SRE NEWSLETTER

Issue #17 // March 5, 2021

Increment: Reliability
// increment.com
This months issue of Increment shares approaches to reliability and resiliency in our software, technologies, and teams, and offers perspectives on the realities of failure in the systems we build.
An Oral History of #hugops
// protocol.com
A little over 10 years ago, a group of operations-oriented engineers decided they were fed up with software developers who didn't care if their code actually worked. Those engineers created the Velocity Conference in order to band together and to come together as a community. That community sparked a revolution known as DevOps.
How We Minimized the Overhead of Kubernetes in our Job System
// datadoghq.com
Datadog, moved their job system to Kubernetes. It took substantially more CPU time than before, yet completed jobs at a 40-50% slower rate. This post describes how they solved this performance regression. The solution involved some performance experiment design, light performance tuning, and timing analysis to get back to parity.
How Etsy Prepared for Historic Volumes of Holiday Traffic in 2020
// codeascraft.com
For Etsy, 2020 was a year of unprecedented and volatile growth. Their site traffic leapt up in the second quarter, when lockdowns went into widespread effect, by an amount it normally would have taken several years to achieve. If they over-scaled, there was a risk of wasting money. If they under-scaled, it could have been much worse for their sellers.
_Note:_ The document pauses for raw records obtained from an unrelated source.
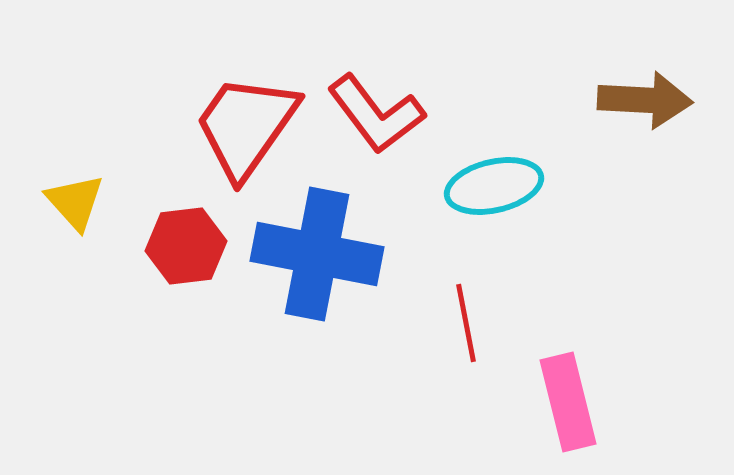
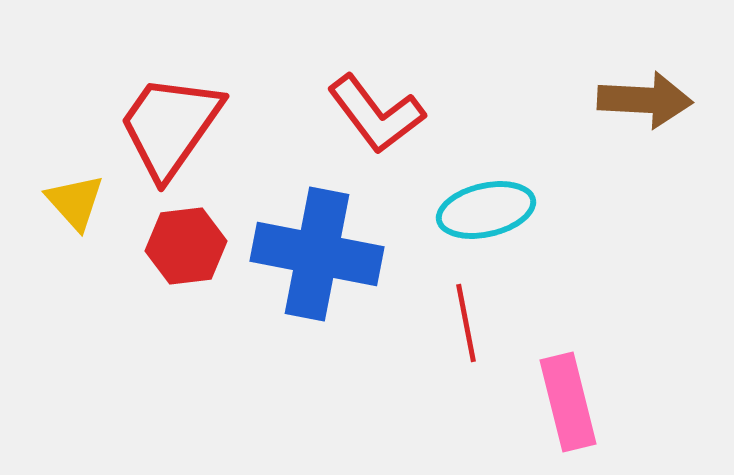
red trapezoid: moved 76 px left
cyan ellipse: moved 8 px left, 24 px down
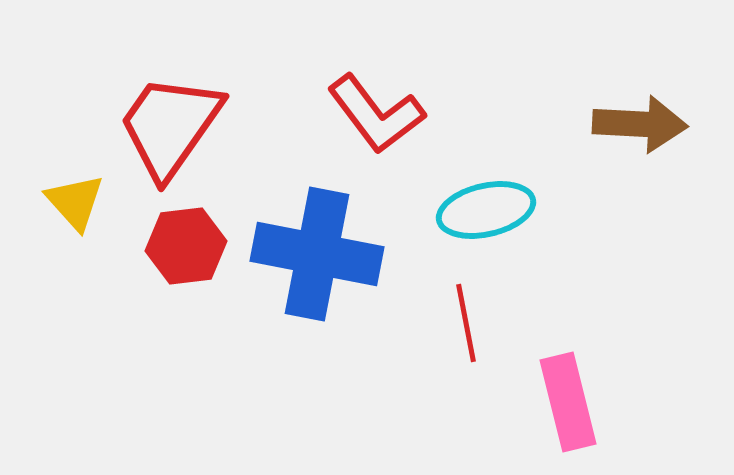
brown arrow: moved 5 px left, 24 px down
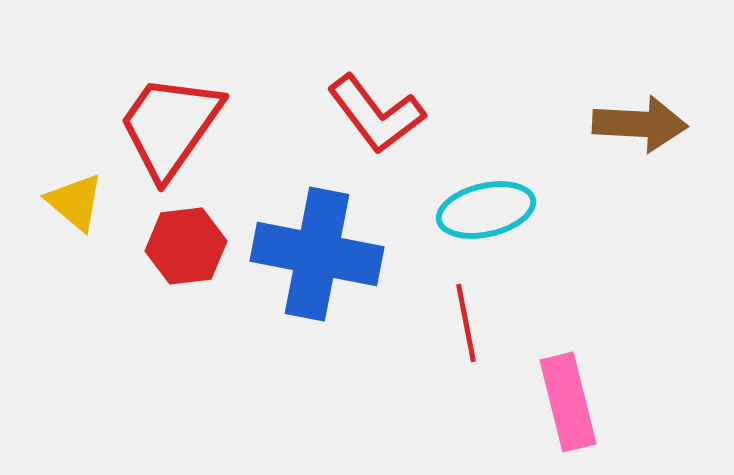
yellow triangle: rotated 8 degrees counterclockwise
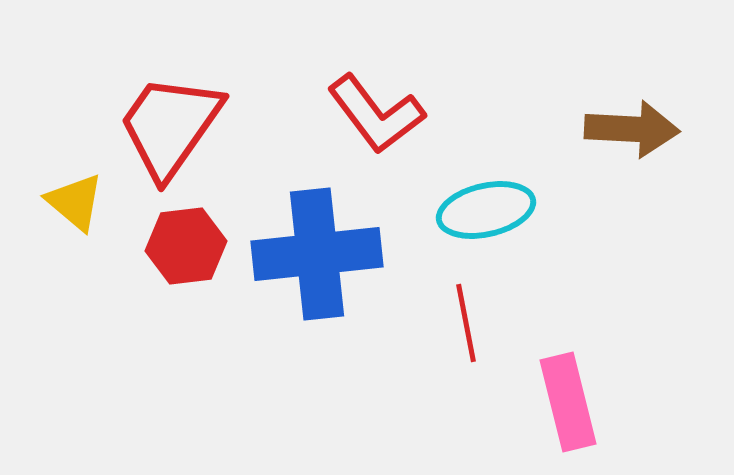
brown arrow: moved 8 px left, 5 px down
blue cross: rotated 17 degrees counterclockwise
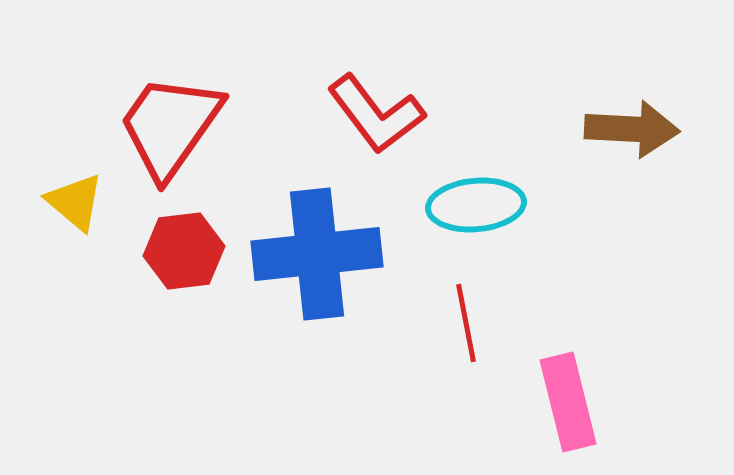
cyan ellipse: moved 10 px left, 5 px up; rotated 8 degrees clockwise
red hexagon: moved 2 px left, 5 px down
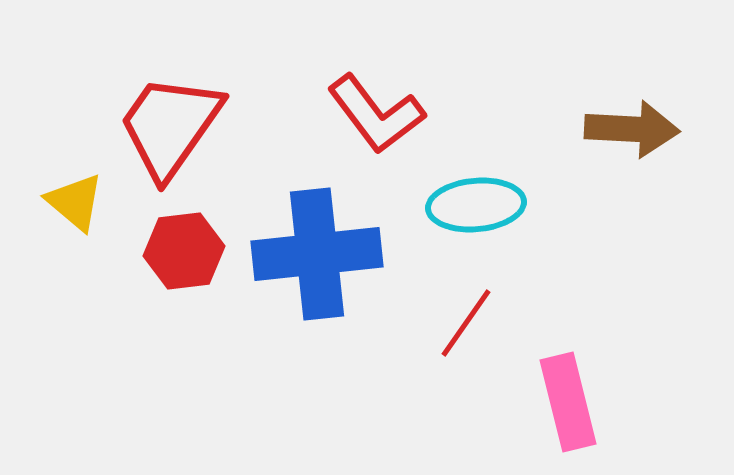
red line: rotated 46 degrees clockwise
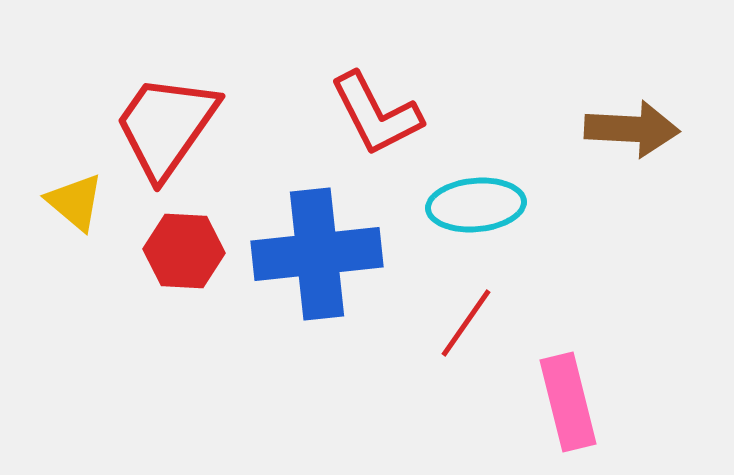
red L-shape: rotated 10 degrees clockwise
red trapezoid: moved 4 px left
red hexagon: rotated 10 degrees clockwise
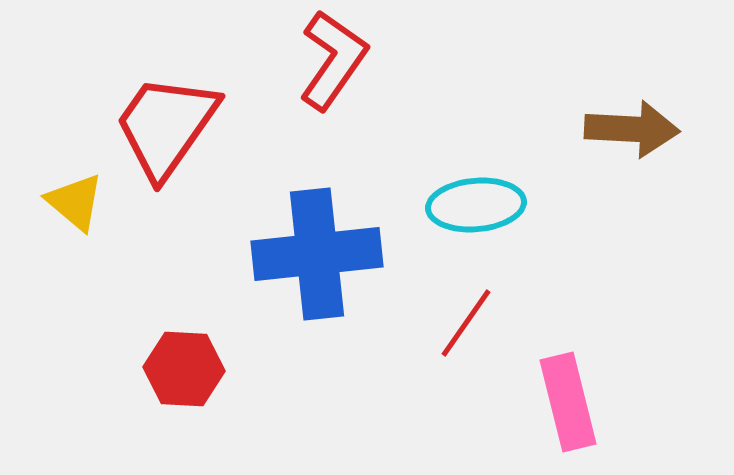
red L-shape: moved 43 px left, 54 px up; rotated 118 degrees counterclockwise
red hexagon: moved 118 px down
Jonah Edwards - Internet Archive Infrastructure
// archive.org
[Video] Jonah Edwards runs the core infrastructure team at the Internet Archive. In this video he goes through the scale of the infrastructure that runs the Internet Archive.
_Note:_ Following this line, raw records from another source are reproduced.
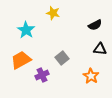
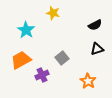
black triangle: moved 3 px left; rotated 24 degrees counterclockwise
orange star: moved 3 px left, 5 px down
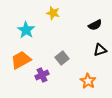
black triangle: moved 3 px right, 1 px down
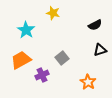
orange star: moved 1 px down
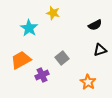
cyan star: moved 3 px right, 2 px up
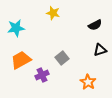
cyan star: moved 13 px left; rotated 30 degrees clockwise
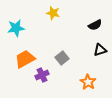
orange trapezoid: moved 4 px right, 1 px up
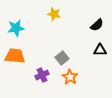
yellow star: moved 1 px right, 1 px down
black semicircle: moved 2 px right; rotated 16 degrees counterclockwise
black triangle: rotated 16 degrees clockwise
orange trapezoid: moved 10 px left, 3 px up; rotated 35 degrees clockwise
orange star: moved 18 px left, 5 px up
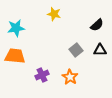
gray square: moved 14 px right, 8 px up
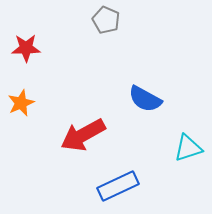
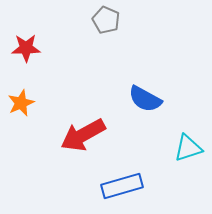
blue rectangle: moved 4 px right; rotated 9 degrees clockwise
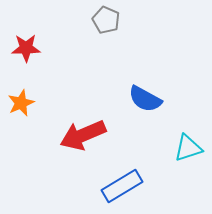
red arrow: rotated 6 degrees clockwise
blue rectangle: rotated 15 degrees counterclockwise
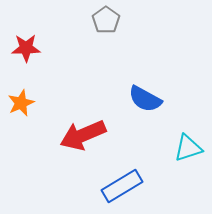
gray pentagon: rotated 12 degrees clockwise
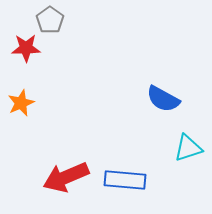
gray pentagon: moved 56 px left
blue semicircle: moved 18 px right
red arrow: moved 17 px left, 42 px down
blue rectangle: moved 3 px right, 6 px up; rotated 36 degrees clockwise
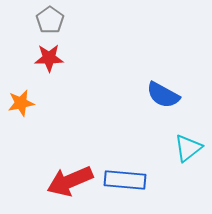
red star: moved 23 px right, 10 px down
blue semicircle: moved 4 px up
orange star: rotated 12 degrees clockwise
cyan triangle: rotated 20 degrees counterclockwise
red arrow: moved 4 px right, 4 px down
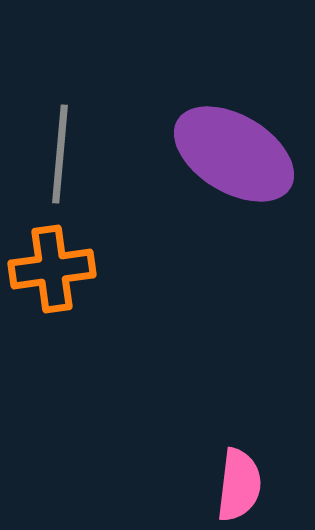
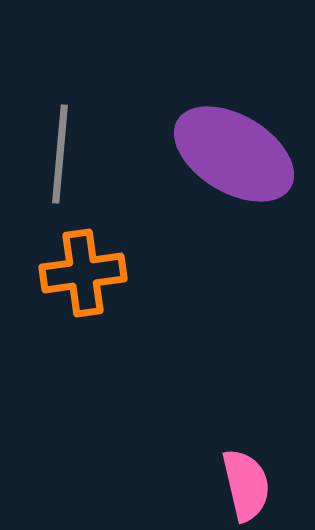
orange cross: moved 31 px right, 4 px down
pink semicircle: moved 7 px right; rotated 20 degrees counterclockwise
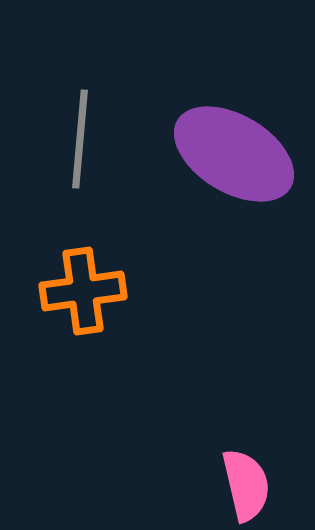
gray line: moved 20 px right, 15 px up
orange cross: moved 18 px down
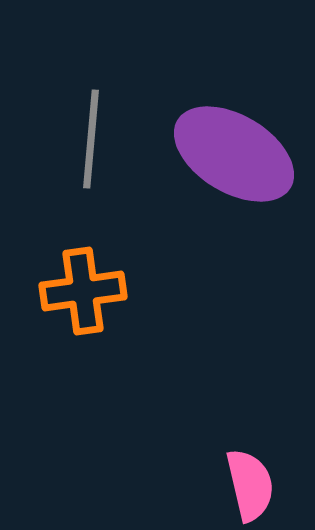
gray line: moved 11 px right
pink semicircle: moved 4 px right
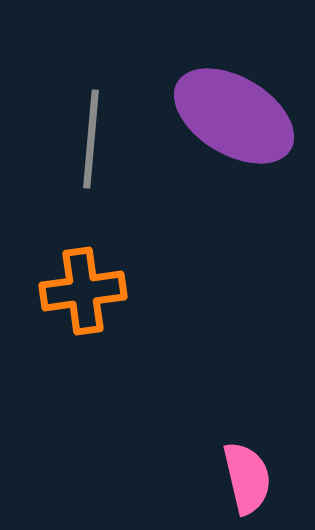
purple ellipse: moved 38 px up
pink semicircle: moved 3 px left, 7 px up
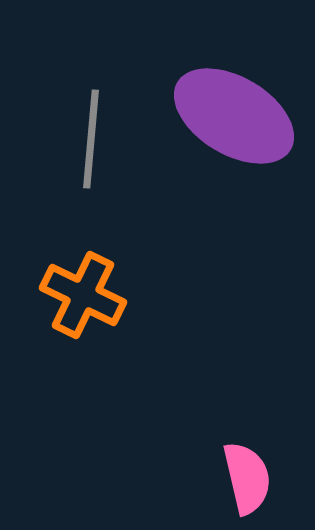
orange cross: moved 4 px down; rotated 34 degrees clockwise
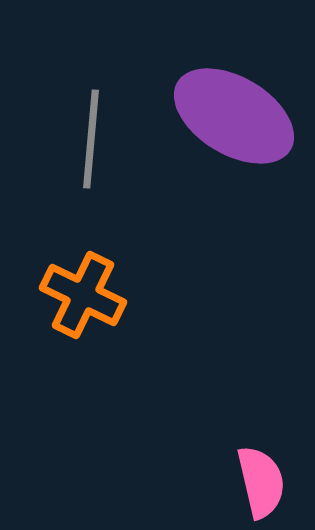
pink semicircle: moved 14 px right, 4 px down
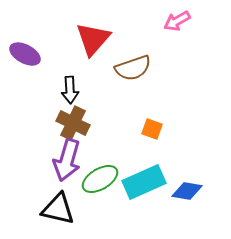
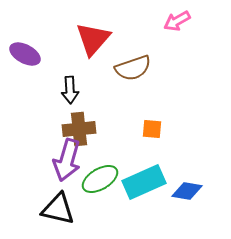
brown cross: moved 6 px right, 6 px down; rotated 32 degrees counterclockwise
orange square: rotated 15 degrees counterclockwise
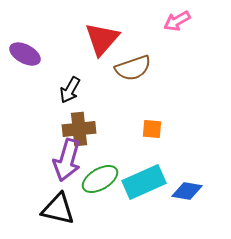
red triangle: moved 9 px right
black arrow: rotated 32 degrees clockwise
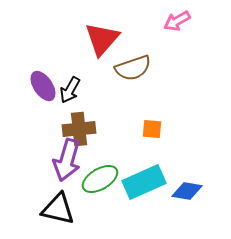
purple ellipse: moved 18 px right, 32 px down; rotated 28 degrees clockwise
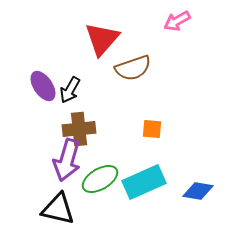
blue diamond: moved 11 px right
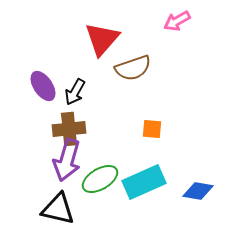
black arrow: moved 5 px right, 2 px down
brown cross: moved 10 px left
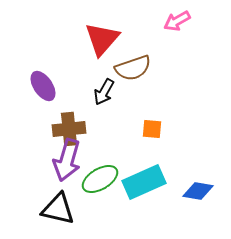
black arrow: moved 29 px right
Why You Should Take a Look at Nomad before Jumping on Kubernetes
// atodorov.me
A decent part of the proposals for a “new Kubernetes” are design choices made by Hashicorp's Nomad, which is a pretty underrated orchestrator, and drastically simpler.
Principles of a Good Product Roadmap
// productcrunch.substack.com
Can the characteristics of an agile roadmap be distilled into a set of universal principles? Principles help you assess an existing roadmap or create a roadmap with them in mind. The result is an attempt at defining agile roadmapping principles.
Microsoft previews Windows Server 2022
// theregister.com
Windows Server releases every three years or so, and continues to make progress on its goals of easier administration, removing reliance on the server desktop GUI, and stripping down the operating system so that most features are optional components.
Retry Pattern in Microservices
// engineering.mercari.com
This blog post provides an understanding of the retry pattern used in microservices architecture, why it should be used, a few considerations while using the retry pattern, and how to use it in Python.
SolarWind, Enough with the Password Already!
// gru.gq
This is a discussion on the complexity of the SolarWind hack. Could SolarWind have been too difficult for the KGB to use them in an enablement operation? Yes. Of course, SolarWind wasn’t close to reaching that level.